The widespread popularization of Internet has brought about various Internet-based business models. Similarly, the application of IoT is fermenting IoT-based business models in various fields, and IoT is reshaping the business process in various industries such as transportation, manufacturing, healthcare, and agriculture. Focusing on smart applications, Ruan et al. [12] present an IoT-based e-business model of intelligent vegetable greenhouses with details on the basic process and key nodes of the e-business model. A system framework of IoT-based intelligent vegetable greenhouses is formulated, with specific analysis on the different roles of greenhouse farmers, agricultural specialists, system administrators and consumers in the IoT system. Operations management issues in the IoT-based e-business model are recognized and corresponding mathematical models are formulated to minimize operation costs or maximize vegetable revenues, which is helpful for greenhouses to focus on main activities in the business model. Moreover, key operation issues are recognized including big-data-driven pricing, planting structure and time optimization, water and fertilizer integrated control, plant light supplement, and order-driven picking and packing. The characteristics brought about by IoT techniques to these operation issues are analyzed, which provides a novel MEC-enabled IoT application.

In existing overflow remote intelligent monitoring system, a huge amount of data uploading and multiple processing brings great challenges to the bandwidth load and real-time feedback in IoT. In order to monitor overflow in the oil and gas well drilling process, Liang et al. [13] propose a MEC-based overflow intelligent monitoring system, which utilizes MEC to provide real-time local services for field devices, and it can reduce the data uploading amount by preliminarily analyzing the computing tasks of the cloud computing platform. And the information entropy theory has been adopted to improve fuzzy c-means clustering algorithm to overcome the disadvantage that the user gives the number of clustering actively. Considering the correlation between the occurrence of overflow accident and the changing trend of standpipe pressure and casing pressure, an intelligent early warning model of drilling overflow accident is proposed based on information entropy, which adopts the adaptive determination of the number of clusters for clustering to improve the accuracy and reliability of the overflow warning.
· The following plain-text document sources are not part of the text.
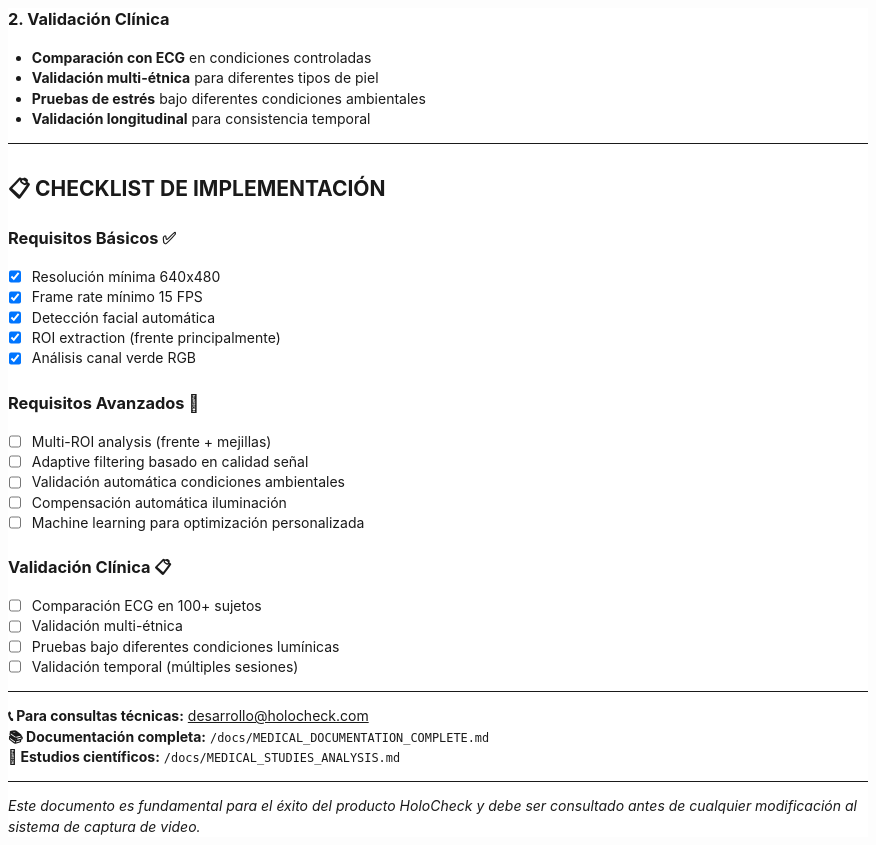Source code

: ### **2. Validación Clínica**
- **Comparación con ECG** en condiciones controladas
- **Validación multi-étnica** para diferentes tipos de piel
- **Pruebas de estrés** bajo diferentes condiciones ambientales
- **Validación longitudinal** para consistencia temporal

---

## 📋 **CHECKLIST DE IMPLEMENTACIÓN**

### **Requisitos Básicos ✅**
- [x] Resolución mínima 640x480
- [x] Frame rate mínimo 15 FPS
- [x] Detección facial automática
- [x] ROI extraction (frente principalmente)
- [x] Análisis canal verde RGB

### **Requisitos Avanzados 🔄**
- [ ] Multi-ROI analysis (frente + mejillas)
- [ ] Adaptive filtering basado en calidad señal
- [ ] Validación automática condiciones ambientales
- [ ] Compensación automática iluminación
- [ ] Machine learning para optimización personalizada

### **Validación Clínica 📋**
- [ ] Comparación ECG en 100+ sujetos
- [ ] Validación multi-étnica
- [ ] Pruebas bajo diferentes condiciones lumínicas
- [ ] Validación temporal (múltiples sesiones)

---

**📞 Para consultas técnicas:** desarrollo@holocheck.com  
**📚 Documentación completa:** `/docs/MEDICAL_DOCUMENTATION_COMPLETE.md`  
**🔬 Estudios científicos:** `/docs/MEDICAL_STUDIES_ANALYSIS.md`

---

*Este documento es fundamental para el éxito del producto HoloCheck y debe ser consultado antes de cualquier modificación al sistema de captura de video.*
With the advancement of software technique, complex IoT applications have been implemented as a set of lightweight and independent micro-services. To achieve abundant sharing, lightweight micro-services are distributed among containers over the mobile edge network. How to produce the optimal collocation of suitable micro-service for an application in MEC environment is an important issue that should be addressed. To address this issue, Zhou et al. [14] propose a latency-aware micro-service mashup approach. The problem is formulated into an integer nonlinear programming. Then, the NP-hardness of the problem is proved by reducing it into the delay constrained least cost problem. And an approximation latency-aware micro-service mashup approach is presented to solve the problem. And the proposed approach can achieve a substantial reduction in network resource consumption while still ensuring the latency constraint.

3 Conclusions

In conclusion, the papers included in this special issue show the diversity of research being conducted in the field of MEC-enabled IoT and novel applications. While this issue offers limited contributions to this field, we strongly believe that it has opened the door for more involved research in this important area of research.